**Task to complete**
Transcribe the whole listing exactly, but do not carry over its pictures.

<<<<

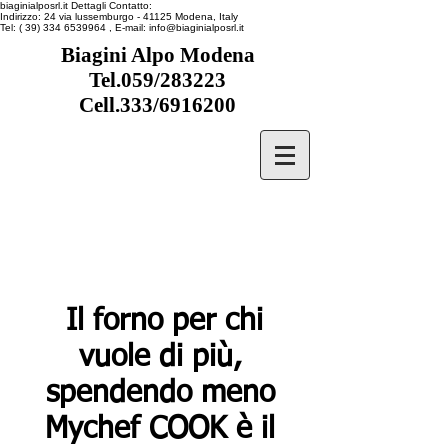
biaginialposrl.it
Dettagli Contatto:
Indirizzo:
24 via lussemburgo
- 41125
Modena, Italy
Tel:
( 39) 334 6539964
, E-mail:
info@biaginialposrl.it
Biagini Alpo Modena
Tel.059/283223
Cell.333/6916200
Il forno per chi
vuole di più,
spendendo meno
Mychef COOK è il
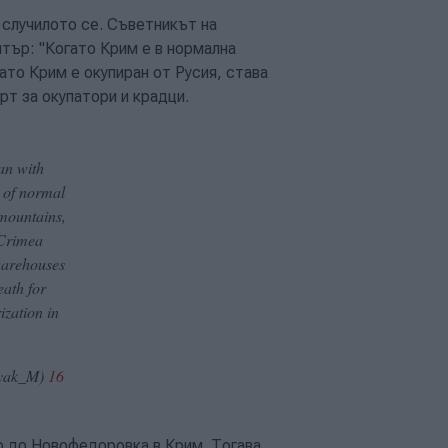
 случилото се. Съветникът на
тър: "Когато Крим е в нормална
ато Крим е окупиран от Русия, става
рт за окупатори и крадци.
an with
 of normal
 mountains,
 Crimea
warehouses
eath for
ization in
yak_M)
16
зо до Новофедоровка в Крим. Тогава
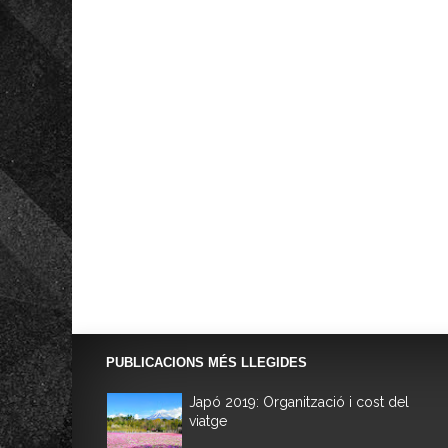
PUBLICACIONS MÉS LLEGIDES
Japó 2019: Organització i cost del
viatge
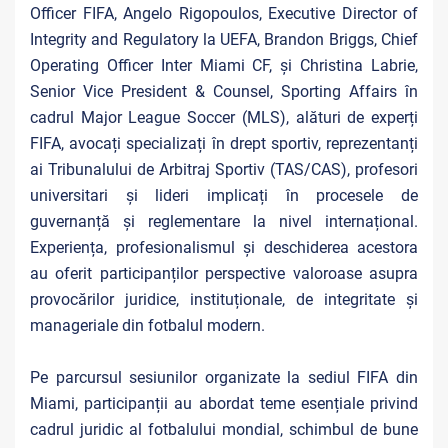
Officer FIFA, Angelo Rigopoulos, Executive Director of
Integrity and Regulatory la UEFA, Brandon Briggs, Chief
Operating Officer Inter Miami CF, și Christina Labrie,
Senior Vice President & Counsel, Sporting Affairs în
cadrul Major League Soccer (MLS), alături de experți
FIFA, avocați specializați în drept sportiv, reprezentanți
ai Tribunalului de Arbitraj Sportiv (TAS/CAS), profesori
universitari și lideri implicați în procesele de
guvernanță și reglementare la nivel internațional.
Experiența, profesionalismul și deschiderea acestora
au oferit participanților perspective valoroase asupra
provocărilor juridice, instituționale, de integritate și
manageriale din fotbalul modern.
Pe parcursul sesiunilor organizate la sediul FIFA din
Miami, participanții au abordat teme esențiale privind
cadrul juridic al fotbalului mondial, schimbul de bune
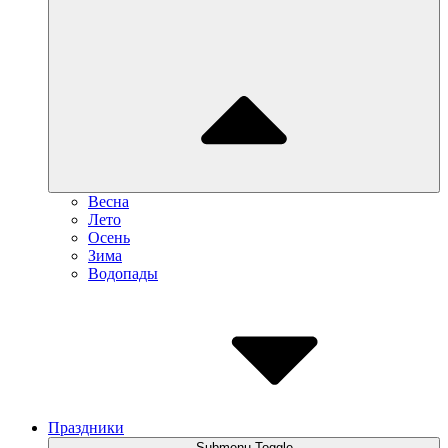
Весна
Лето
Осень
Зима
Водопады
Праздники
Submenu Toggle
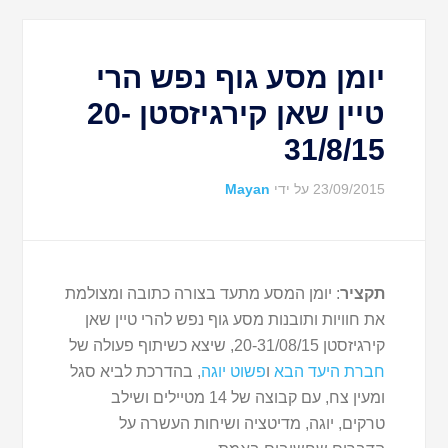
יומן מסע גוף נפש הרי
טיין שאן קירגיזסטן 20-
31/8/15
23/09/2015
על ידי
Mayan
תקציר
: יומן המסע מתעד בצורה כתובה ומצולמת
את חוויות ותובנות מסע גוף נפש להרי טיין שאן
קירגיזסטן 20-31/08/15, שיצא כשיתוף פעולה של
חברת היעד הבא
ו
פשוט יוגה
, בהדרכת לביא סגל
ומעין צח, עם קבוצה של 14 מטיילים ושילב
טרקים, יוגה, מדיטציה ושיחות העשרה על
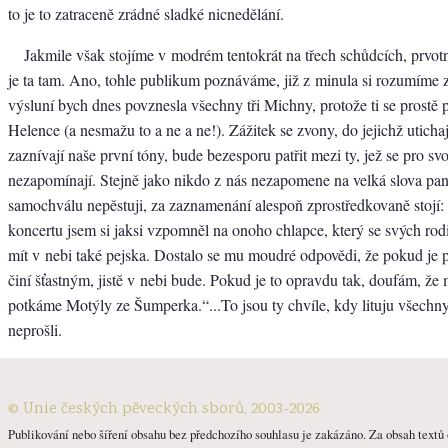
to je to zatraceně zrádné sladké nicnedělání.
Jakmile však stojíme v modrém tentokrát na třech schůdcích, prvot
je ta tam. Ano, tohle publikum poznáváme, již z minula si rozumíme
výsluní bych dnes povznesla všechny tři Michny, protože ti se prostě p
Helence (a nesmažu to a ne a ne!). Zážitek se zvony, do jejichž uticha
zaznívají naše první tóny, bude bezesporu patřit mezi ty, jež se pro s
nezapomínají. Stejně jako nikdo z nás nezapomene na velká slova pana
samochválu nepěstuji, za zaznamenání alespoň zprostředkovaně stojí:
koncertu jsem si jaksi vzpomněl na onoho chlapce, který se svých rodič
mít v nebi také pejska. Dostalo se mu moudré odpovědi, že pokud je pe
činí šťastným, jistě v nebi bude. Pokud je to opravdu tak, doufám, že
potkáme Motýly ze Šumperka.“...To jsou ty chvíle, kdy lituju všechny
neprošli.
© Unie českých pěveckých sborů, 2003-2026
Publikování nebo šíření obsahu bez předchozího souhlasu je zakázáno. Za obsah textů o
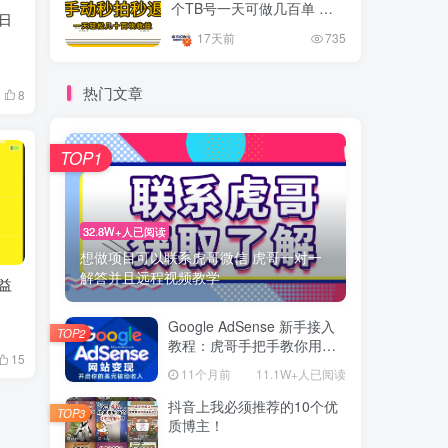
个TB号一天可做几百单 单
日
价0.35/个 手动项目
17天前
735
热门文章
8
TOP1
32.8W+人已阅读
想做项目可以联系虎哥微信 虎哥一对一
解答并且远程视频教学
益
Google AdSense 新手接入
TOP2
教程：虎哥手把手教你用网
15
站赚取美元收入
11个月前
11.1W+人已阅读
抖音上我必须推荐的10个优
TOP3
质博主！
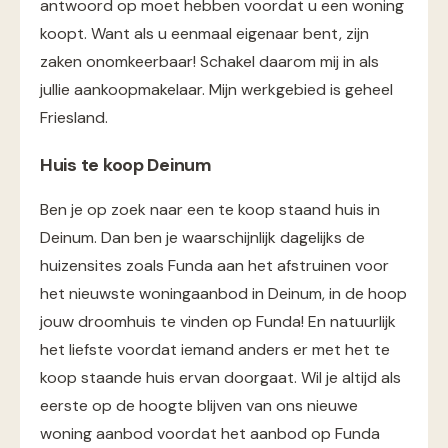
antwoord op moet hebben voordat u een woning
koopt. Want als u eenmaal eigenaar bent, zijn
zaken onomkeerbaar! Schakel daarom mij in als
jullie aankoopmakelaar. Mijn werkgebied is geheel
Friesland.
Huis te koop Deinum
Ben je op zoek naar een te koop staand huis in
Deinum. Dan ben je waarschijnlijk dagelijks de
huizensites zoals Funda aan het afstruinen voor
het nieuwste woningaanbod in Deinum, in de hoop
jouw droomhuis te vinden op Funda! En natuurlijk
het liefste voordat iemand anders er met het te
koop staande huis ervan doorgaat. Wil je altijd als
eerste op de hoogte blijven van ons nieuwe
woning aanbod voordat het aanbod op Funda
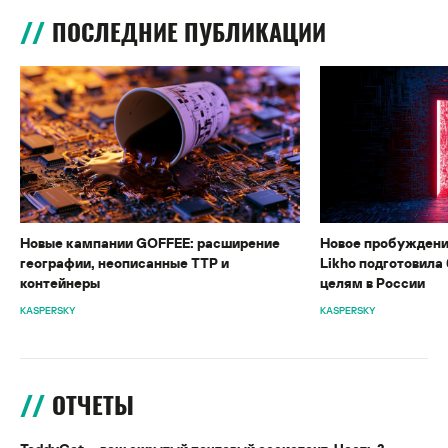
ПОСЛЕДНИЕ ПУБЛИКАЦИИ
Новые кампании GOFFEE: расширение
Новое пробуждени
географии, неописанные TTP и
Likho подготовила 
контейнеры
целям в России
KASPERSKY
KASPERSKY
ОТЧЕТЫ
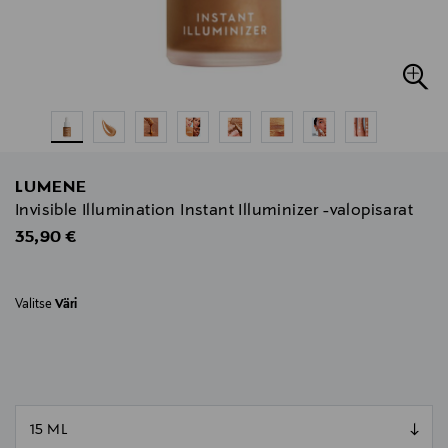
LUMENE
Invisible Illumination Instant Illuminizer -valopisarat
Original Price
35,90 €
Valitse
Väri
null
null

>>>>

**Answer section**
biaginialposrl.it
Dettagli Contatto:
Indirizzo:
24 via lussemburgo
- 41125
Modena, Italy
Tel:
( 39) 334 6539964
, E-mail:
info@biaginialposrl.it
Biagini Alpo Modena
Tel.059/283223
Cell.333/6916200
Il forno per chi
vuole di più,
spendendo meno
Mychef COOK è il
 случилото се. Съветникът на
тър: "Когато Крим е в нормална
ато Крим е окупиран от Русия, става
рт за окупатори и крадци.
an with
 of normal
 mountains,
 Crimea
warehouses
eath for
ization in
yak_M)
16
зо до Новофедоровка в Крим. Тогава
PUBLICACIONS MÉS LLEGIDES
Japó 2019: Organització i cost del
viatge
Officer FIFA, Angelo Rigopoulos, Executive Director of
Integrity and Regulatory la UEFA, Brandon Briggs, Chief
Operating Officer Inter Miami CF, și Christina Labrie,
Senior Vice President & Counsel, Sporting Affairs în
cadrul Major League Soccer (MLS), alături de experți
FIFA, avocați specializați în drept sportiv, reprezentanți
ai Tribunalului de Arbitraj Sportiv (TAS/CAS), profesori
universitari și lideri implicați în procesele de
guvernanță și reglementare la nivel internațional.
Experiența, profesionalismul și deschiderea acestora
au oferit participanților perspective valoroase asupra
provocărilor juridice, instituționale, de integritate și
manageriale din fotbalul modern.
Pe parcursul sesiunilor organizate la sediul FIFA din
Miami, participanții au abordat teme esențiale privind
cadrul juridic al fotbalului mondial, schimbul de bune
Весна
Лето
Осень
Зима
Водопады
Праздники
Submenu Toggle
יומן מסע גוף נפש הרי
טיין שאן קירגיזסטן 20-
31/8/15
23/09/2015
על ידי
Mayan
תקציר
: יומן המסע מתעד בצורה כתובה ומצולמת
את חוויות ותובנות מסע גוף נפש להרי טיין שאן
קירגיזסטן 20-31/08/15, שיצא כשיתוף פעולה של
חברת היעד הבא
ו
פשוט יוגה
, בהדרכת לביא סגל
ומעין צח, עם קבוצה של 14 מטיילים ושילב
טרקים, יוגה, מדיטציה ושיחות העשרה על
to je to zatraceně zrádné sladké nicnedělání.
Jakmile však stojíme v modrém tentokrát na třech schůdcích, prvot
je ta tam. Ano, tohle publikum poznáváme, již z minula si rozumíme
výsluní bych dnes povznesla všechny tři Michny, protože ti se prostě p
Helence (a nesmažu to a ne a ne!). Zážitek se zvony, do jejichž uticha
zaznívají naše první tóny, bude bezesporu patřit mezi ty, jež se pro s
nezapomínají. Stejně jako nikdo z nás nezapomene na velká slova pana
samochválu nepěstuji, za zaznamenání alespoň zprostředkovaně stojí:
koncertu jsem si jaksi vzpomněl na onoho chlapce, který se svých rodič
mít v nebi také pejska. Dostalo se mu moudré odpovědi, že pokud je pe
činí šťastným, jistě v nebi bude. Pokud je to opravdu tak, doufám, že
potkáme Motýly ze Šumperka.“...To jsou ty chvíle, kdy lituju všechny
neprošli.
© Unie českých pěveckých sborů, 2003-2026
Publikování nebo šíření obsahu bez předchozího souhlasu je zakázáno. Za obsah textů o
个TB号一天可做几百单 单
日
价0.35/个 手动项目
17天前
735
热门文章
8
TOP1
32.8W+人已阅读
想做项目可以联系虎哥微信 虎哥一对一
解答并且远程视频教学
益
Google AdSense 新手接入
TOP2
教程：虎哥手把手教你用网
15
站赚取美元收入
11个月前
11.1W+人已阅读
抖音上我必须推荐的10个优
TOP3
质博主！
antwoord op moet hebben voordat u een woning
koopt. Want als u eenmaal eigenaar bent, zijn
zaken onomkeerbaar! Schakel daarom mij in als
jullie aankoopmakelaar. Mijn werkgebied is geheel
Friesland.
Huis te koop Deinum
Ben je op zoek naar een te koop staand huis in
Deinum. Dan ben je waarschijnlijk dagelijks de
huizensites zoals Funda aan het afstruinen voor
het nieuwste woningaanbod in Deinum, in de hoop
jouw droomhuis te vinden op Funda! En natuurlijk
het liefste voordat iemand anders er met het te
koop staande huis ervan doorgaat. Wil je altijd als
eerste op de hoogte blijven van ons nieuwe
woning aanbod voordat het aanbod op Funda
ПОСЛЕДНИЕ ПУБЛИКАЦИИ
Новые кампании GOFFEE: расширение
Новое пробуждени
географии, неописанные TTP и
Likho подготовила 
контейнеры
целям в России
KASPERSKY
KASPERSKY
ОТЧЕТЫ
LUMENE
Invisible Illumination Instant Illuminizer -valopisarat
Original Price
35,90 €
Valitse
Väri
null
null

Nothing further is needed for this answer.